US FDA Approves New Covid Shots
WASHINGTON, DC (IANS) – The US Food and Drug Administration (FDA) has approved newly formulated Covid vaccines from Pfizer and Moderna that are more closely targeted to current variants of the disease.
The new Covid vaccines target the XBB.1.5 variant, which was dominant when vaccine makers began to formulate and test a new version. They are monovalent because, unlike the earlier boosters, they do not include protection against the original virus that caused widespread infections three years ago, The New York Times reported.
The US Centers for Disease Control and Prevention (CDC) is expected to follow up with an advisory meeting to discuss who should get the new shots. After a final decision by the CDC’s director, millions of doses will be shipped to pharmacies, clinics, and health systems nationwide within days, the media report said.
“Covid-19 remains a leading cause of death in the US and poses a significant threat to vulnerable populations, particularly as we enter peak respiratory virus season.

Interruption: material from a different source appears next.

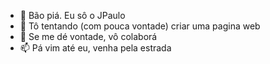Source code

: - 👋 Bão piá. Eu sô o JPaulo
- 🌱 Tô tentando (com pouca vontade) criar uma pagina web
- 💞️ Se me dé vontade, vô colaborá
- 📫 Pá vim até eu, venha pela estrada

As the primary circulating strain continues to evolve, updated vaccines will be critical to protecting the population this season,” Moderna CEO Stephane Bancel said in a statement.
“We appreciate the FDA’s timely review and encourage individuals who intend to get their flu shot to also get their updated Covid-19 vaccine at the same time,” he added.
Moderna said that its updated Covid-19 vaccine contains spike proteins for the XBB.1.5 sublineage of SARS-CoV-2 to help prevent Covid-19 in individuals 6 months of age and older.
“This decision comes at a time when Covid-19 cases are once again climbing. Now, most people 6 months or older in the US are eligible to receive this season’s Covid-19 vaccine, even if they have never been vaccinated against Covid-19 before,” Pfizer CEO Albert Bourla said in a statement.